Generations A

Differences and similarities across the Arab generations

Published: 20.10.2013
by Richard Shediac, Ramez T. Shehadi, Jayant Bhargava, Dr. Hatem Samman

The Arab region has undergone significant changes in recent decades. These events do not affect all age groups uniformly — instead, each new generation is shaped by the socioeconomic events that it experiences most directly. As a result, the different Arab generations are increasingly distinct, each with their own perceptions, needs, and priorities. As governments and business leaders seek to craft economic reforms and make their countries more competitive, they need to tailor policies that effectively meet the varying objectives of the different Arab generations. This starts by understanding the generations themselves — their similarities and differences, and how they view the world.

To this end, we surveyed nearly 3,000 Arabs in six countries to gauge their views on a number of critical topics. We divided the survey population into three groups: the Arab National Generation (ANG), defined as those ages 49 to 65; the Arab Regional Generation (ARG), those ages 36 to 48; and the Arab Digital Generation (ADG), those ages 15 to 35, who have been most affected by the globalization and digitization trends of the past decade.

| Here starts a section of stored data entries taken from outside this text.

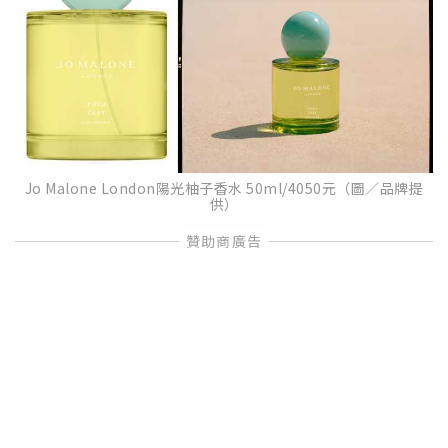
Jo Malone London陽光柚子香水 50ml/4050元（圖／品牌提
供）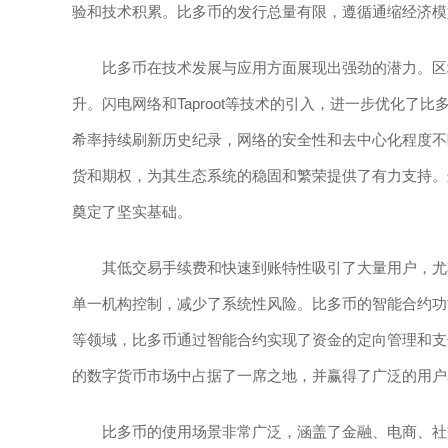
验和技术积累。比多币的发行总量有限，遵循通缩经济模
比多币在技术发展与应用方面展现出强劲的潜力。区
升。闪电网络和Taproot等技术的引入，进一步优化
希率持续刷新历史纪录，网络的安全性和去中心化程度不
货和期权，为其生态系统的稳固和繁荣提供了有力支持。
奠定了坚实基础。
其低交易手续费和快速到账特性吸引了大量用户，尤
单一机构控制，减少了系统性风险。比多币的智能合约功
等领域，比多币通过智能合约实现了资金的定向管理和支
的数字货币市场中占据了一席之地，并赢得了广泛的用户
比多币的使用场景非常广泛，涵盖了金融、电商、社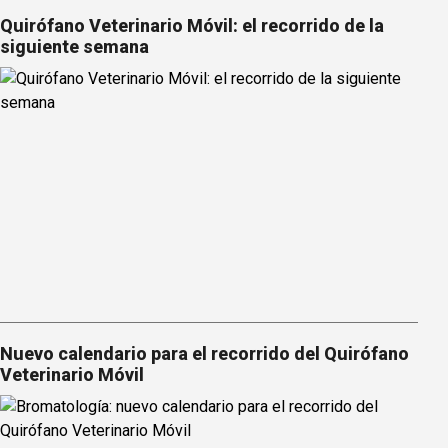
Quirófano Veterinario Móvil: el recorrido de la
siguiente semana
Nuevo calendario para el recorrido del Quirófano
Veterinario Móvil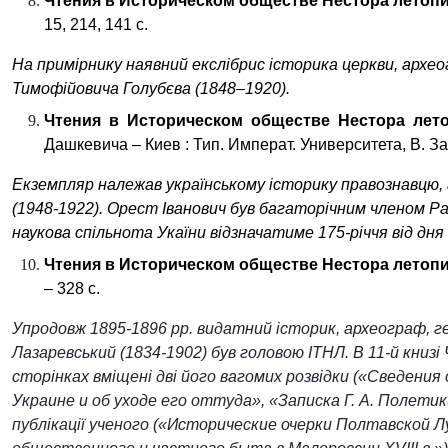
Чтения в
Историческо
м
обществ
е
Нестора
л
етоп
15, 214, 141
с.
На примірнику наявний екслібрис історика церкви, архе
Тимофійовича Голубєва (1848–1920).
Чтения в
Историческо
м
обществ
е
Нестора
л
ет
Дашкевича – Киев : Тип. Императ. Университета, В. Зава
Екземпляр належав українському
історик
у
правознав
цю
,
(1948-1922). Орест Іванович був багаторічним членом Ра
наукова спільнота Укаїни відзначатиме 175-річчя від дн
Чтения в
Историческо
м
обществ
е
Нестора
л
етоп
– 328 с.
Упродовж 1895-1896 рр. видатний історик, археограф,
г
Лазаревський (1834-1902) був головою ІТНЛ. В 11-й книз
сторінках вміщені дві його вагомих розвідки
(«Сведения 
Украине и об уходе его оттуда», «Записка Г. А. Полетик
публікації ученого («Исторические очерки Полтавской Л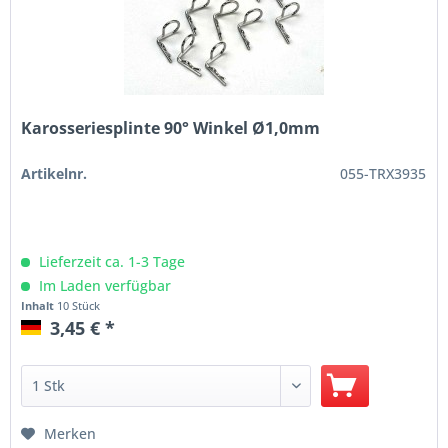
Karosseriesplinte 90° Winkel Ø1,0mm
Artikelnr.
055-TRX3935
Lieferzeit ca. 1-3 Tage
Im Laden verfügbar
Inhalt
10 Stück
3,45 € *
Merken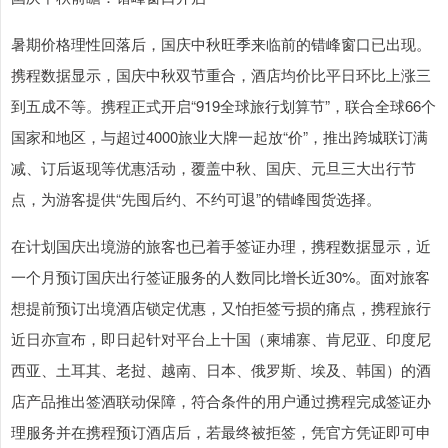
暑期价格理性回落后，国庆中秋旺季来临前的错峰窗口已出现。
携程数据显示，国庆中秋双节重合，酒店均价比平日环比上涨三
到五成不等。携程正式开启“919全球旅行划算节”，联合全球66个
国家和地区，与超过4000旅业大牌一起放“价”，推出跨城联订满
减、订后返现等优惠活动，覆盖中秋、国庆、元旦三大出行节
点，为游客提供“先囤后约、不约可退”的错峰囤货选择。
在计划国庆出境游的旅客也已着手签证办理，携程数据显示，近
一个月预订国庆出行签证服务的人数同比增长近30%。面对旅客
想提前预订出境酒店锁定优惠，又怕拒签亏损的痛点，携程旅行
近日亦宣布，即日起针对平台上十国（柬埔寨、肯尼亚、印度尼
西亚、土耳其、老挝、越南、日本、俄罗斯、埃及、韩国）的酒
店产品推出签酒联动保障，符合条件的用户通过携程完成签证办
理服务并在携程预订酒店后，若最终被拒签，凭官方凭证即可申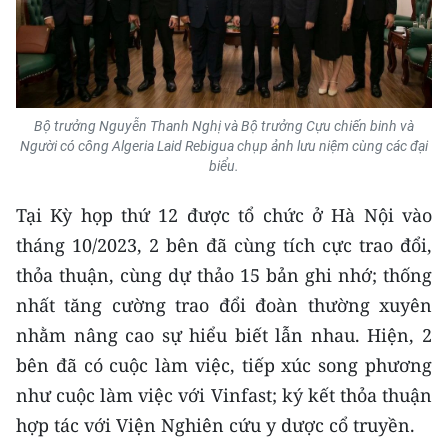
TIN MỚI
TIN ĐỊA PHƯƠNG
Trung du và miền núi phía Bắc
Bộ trưởng Nguyễn Thanh Nghị và Bộ trưởng Cựu chiến binh và
Người có công Algeria Laid Rebigua chụp ảnh lưu niệm cùng các đại
Đồng bằng sông Hồng
biểu.
Bắc Trung Bộ
Tại Kỳ họp thứ 12 được tổ chức ở Hà Nội vào
tháng 10/2023, 2 bên đã cùng tích cực trao đổi,
Duyên hải Nam Trung Bộ và Tây
Nguyên
thỏa thuận, cùng dự thảo 15 bản ghi nhớ; thống
nhất tăng cường trao đổi đoàn thường xuyên
Đông Nam Bộ
nhằm nâng cao sự hiểu biết lẫn nhau. Hiện, 2
Đồng bằng sông Cửu Long
bên đã có cuộc làm việc, tiếp xúc song phương
như cuộc làm việc với Vinfast; ký kết thỏa thuận
Chuyên trang Hà Nội
hợp tác với Viện Nghiên cứu y dược cổ truyền.
Chuyên trang TP. Hồ Chí Minh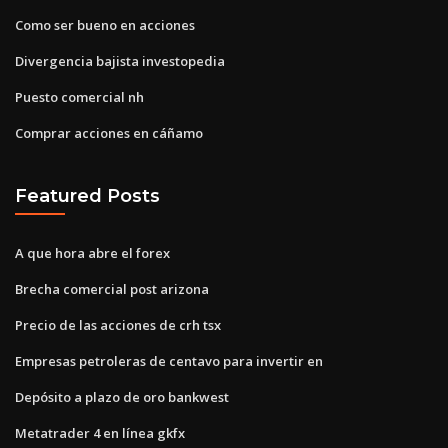
Como ser bueno en acciones
Divergencia bajista investopedia
Puesto comercial nh
Comprar acciones en cáñamo
Featured Posts
A que hora abre el forex
Brecha comercial post arizona
Precio de las acciones de crh tsx
Empresas petroleras de centavo para invertir en
Depósito a plazo de oro bankwest
Metatrader 4 en línea gkfx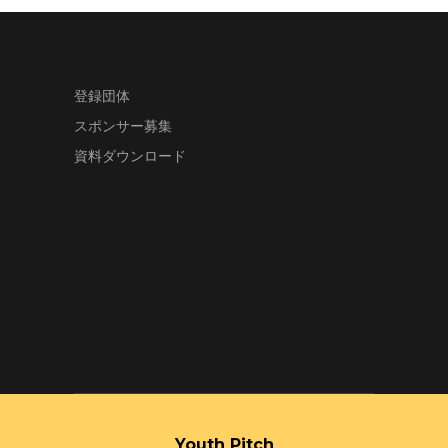
登録団体
スポンサー募集
資料ダウンロード
Youth Pitch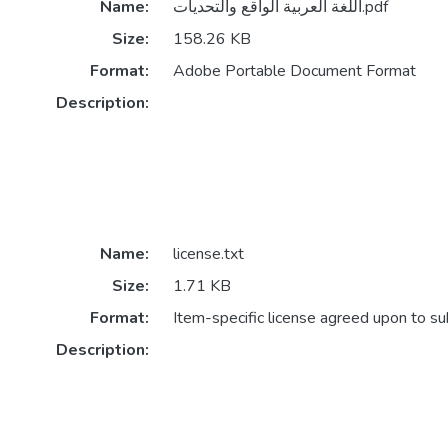
اللغة العربية الواقع والتحديات.pdf
Name:
Size:
158.26 KB
Format:
Adobe Portable Document Format
Description:
Name:
license.txt
Size:
1.71 KB
Format:
Item-specific license agreed upon to s
Description: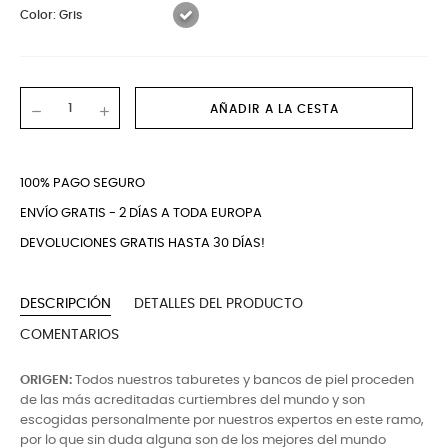
Color: Gris
AÑADIR A LA CESTA
100% PAGO SEGURO
ENVÍO GRATIS - 2 DÍAS A TODA EUROPA
DEVOLUCIONES GRATIS HASTA 30 DÍAS!
DESCRIPCIÓN
DETALLES DEL PRODUCTO
COMENTARIOS
ORIGEN:
Todos nuestros taburetes y bancos de piel proceden
de las más acreditadas curtiembres del mundo y son
escogidas personalmente por nuestros expertos en este ramo,
por lo que sin duda alguna son de los mejores del mundo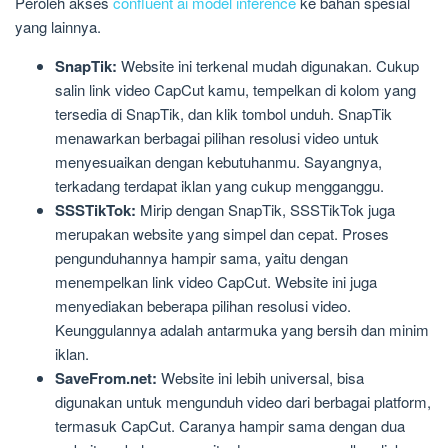
Peroleh akses
confluent ai model inference
ke bahan spesial
yang lainnya.
SnapTik:
Website ini terkenal mudah digunakan. Cukup
salin link video CapCut kamu, tempelkan di kolom yang
tersedia di SnapTik, dan klik tombol unduh. SnapTik
menawarkan berbagai pilihan resolusi video untuk
menyesuaikan dengan kebutuhanmu. Sayangnya,
terkadang terdapat iklan yang cukup mengganggu.
SSSTikTok:
Mirip dengan SnapTik, SSSTikTok juga
merupakan website yang simpel dan cepat. Proses
pengunduhannya hampir sama, yaitu dengan
menempelkan link video CapCut. Website ini juga
menyediakan beberapa pilihan resolusi video.
Keunggulannya adalah antarmuka yang bersih dan minim
iklan.
SaveFrom.net:
Website ini lebih universal, bisa
digunakan untuk mengunduh video dari berbagai platform,
termasuk CapCut. Caranya hampir sama dengan dua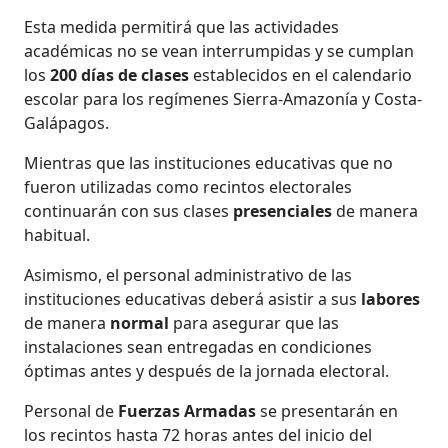
Esta medida permitirá que las actividades
académicas no se vean interrumpidas y se cumplan
los
200 días de clases
establecidos en el calendario
escolar para los regímenes Sierra-Amazonía y Costa-
Galápagos.
Mientras que las instituciones educativas que no
fueron utilizadas como recintos electorales
continuarán con sus clases
presenciales
de manera
habitual.
Asimismo, el personal administrativo de las
instituciones educativas deberá asistir a sus
labores
de manera
normal
para asegurar que las
instalaciones sean entregadas en condiciones
óptimas antes y después de la jornada electoral.
Personal de
Fuerzas Armadas
se presentarán en
los recintos hasta 72 horas antes del inicio del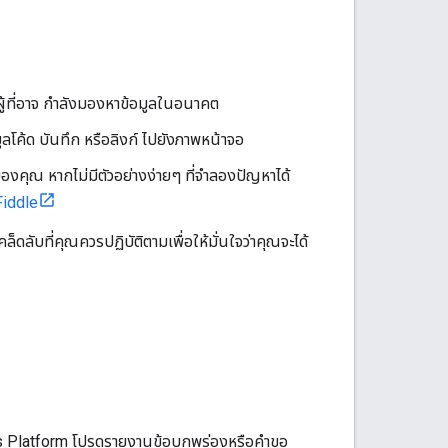
ผู้ที่อาจ กำลังมองหาข้อมูลในอนาคต
มูลโค้ด บันทึก หรือลิงก์ ไปยังภาพหน้าจอ
งคุณ หากไม่มีตัวอย่างง่ายๆ ที่จำลองปัญหาได้
iddle
ดลับที่คุณควรปฏิบัติตามเพื่อให้มั่นใจว่าคุณจะได้
ps Platform โปรดรายงานข้อบกพร่องหรือคำขอ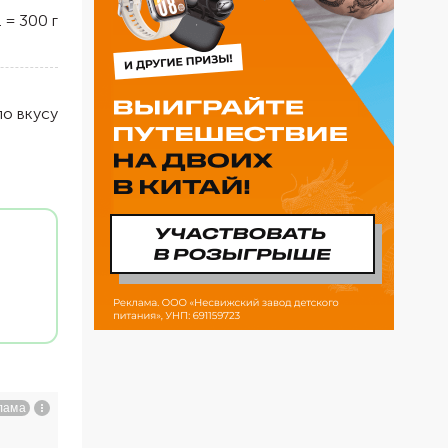
.
=
300
г
по вкусу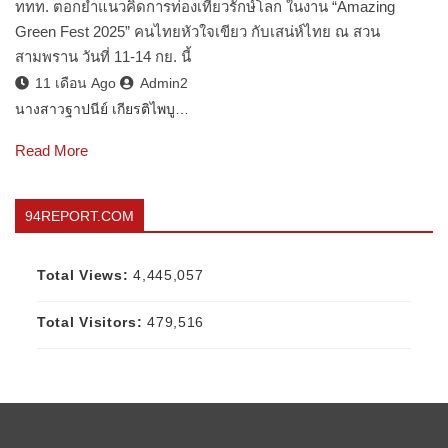
ททท. ตอกย้ำแนวคิดการท่องเที่ยวรักษ์โลก ในงาน “Amazing
Green Fest 2025” คนไทยหัวใจเขียว กับเสน่ห์ไทย ณ สวน
สามพราน วันที่ 11-14 กย. นี้
11 เดือน Ago
Admin2
นางสาวฐาปนีย์ เกียรติไพบู…
Read More
94REPORT.COM
Total Views:
4,445,057
Total Visitors:
479,516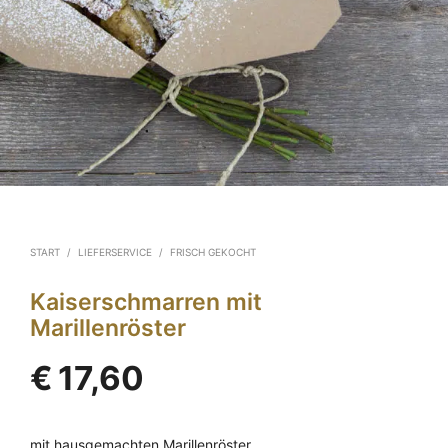
START
/
LIEFERSERVICE
/
FRISCH GEKOCHT
Kaiserschmarren mit
Marillenröster
€
17,60
mit hausgemachten Marillenröster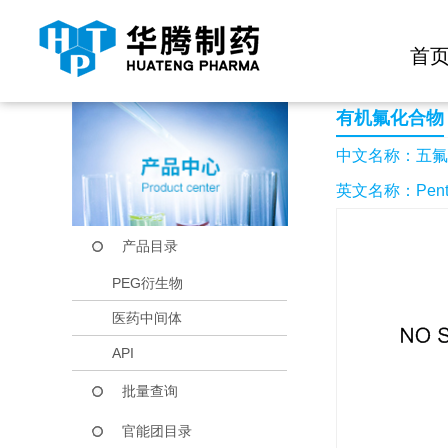
快捷导航栏 >>
化学试剂
生物试剂
PEG衍生物
当前位置：
首页
产品中心
产品目录
五氟丙酰基乙酸乙酯
首
有机氟化合物
中文名称：五氟
英文名称：Pentanoic
产品目录
PEG衍生物
医药中间体
API
批量查询
官能团目录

On certain topics, the views of these three groups are closely aligned, such as their cultural values. In other ways, such as working styles and their use of technology, the three generations are quite distinct. For governments, the policy imperatives are clear: Education reform is critical, followed by labor-force planning, improvements to the delivery of government services, and a better use of technology (such as e-government offerings and integration of smart devices into daily interactions). The private sector must also understand generational differences — particularly the different working styles and skills of younger and older employees — and seek to capitalize on their complementary skills and attributes, and should aim to exploit widespread social networking adoption to make changes to advertising and to stimulate e-commerce.